The "generateFilterValuesData" is a function of the "mlr" package that uses various algorithms for feature selection. I would like to apply the different algorithms in an iterative way over the same data to examine the different features selected by the different methods. For this in principle I should apply the same function over the same data, while varying the "method" argument (about 15 possible values). I provide here a reproducible example (I did not use set.seed() because numerical values are irrelevant per se):
feature_A <- rnorm(200, 5, 2)
feature_B <- rnorm(200, 3, 2)
feature_C <- rnorm(200, 3.7, 1.3)
feature_D <- runif(200)
feature_E <- rpois(200, 1.6)
feature_F <- rpois (200, 7.3)
feature_G <- rlogis(200)
feature_H <- rexp(200, 2)
feature_I <- rexp (200, 3)
test_activ <- as.factor(rbinom(200, 1, 0.5))
df <- data.frame(feature_A, feature_B, feature_C, feature_D,
feature_E, feature_F, feature_G, feature_H,
feature_I, test_activ)
library(mlr)
taskg <- makeClassifTask(data = df, target="test_activ")
fv <- generateFilterValuesData(task, method = c("anova.test"))
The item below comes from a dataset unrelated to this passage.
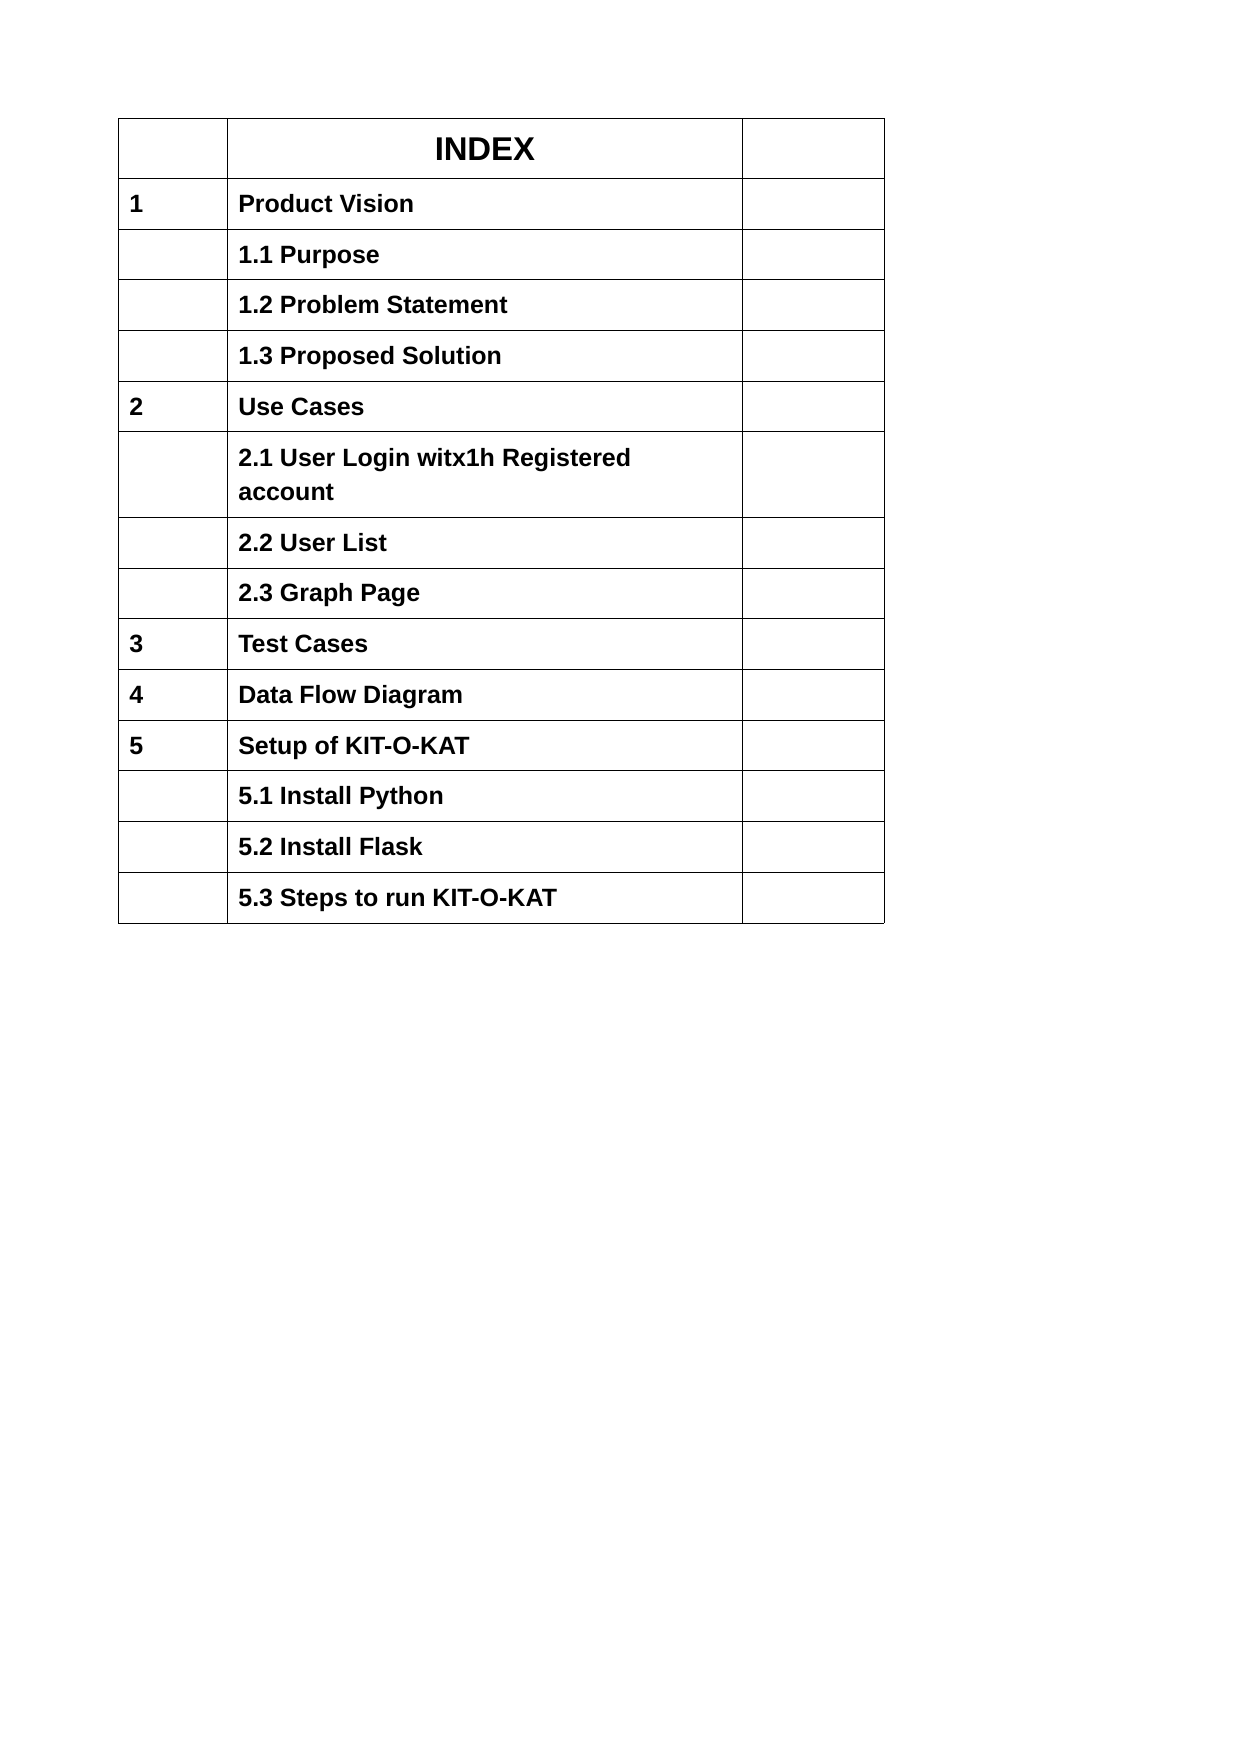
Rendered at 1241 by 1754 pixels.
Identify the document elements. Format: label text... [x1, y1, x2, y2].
methods <- c("anova.test", "auc", "cforest.importance","chi.squared", "gain.ratio", "information.gain",
"kruskal.test", "oneR", "permutation.importance",
"randomForest.importance", "randomForestSRC.rfsrc",
"randomForestSRC.var.select", "ranger.impurity",
"ranger.permutation", "relief", "symmetrical.uncertainty",
"univariate.model.score", "variance")
I would like to iteratively apply the function "generateFilterValuesData" over the taskg task, varying the methods (i.e. iterate over the 18 methods). I tried lapply as following:
lapply (methods, generateFilterValuesData, taskg),
but I get the following error: "Error in lapply(methods, generateFilterValuesData, taskg) : Assertion failed. One of the following must apply: * checkClass(task): Must have class 'ClassifTask', but has class * 'character' * checkClass(task): Must have class 'RegrTask', but has class 'character' * checkClass(task): Must have class 'SurvTask', but has class 'character'"
I realize I do something wrong, but I am not able to find how to perform this iteration over the "methods" vector (as this vector contains varying values for the same argument, not for the data on which the function is to be applied).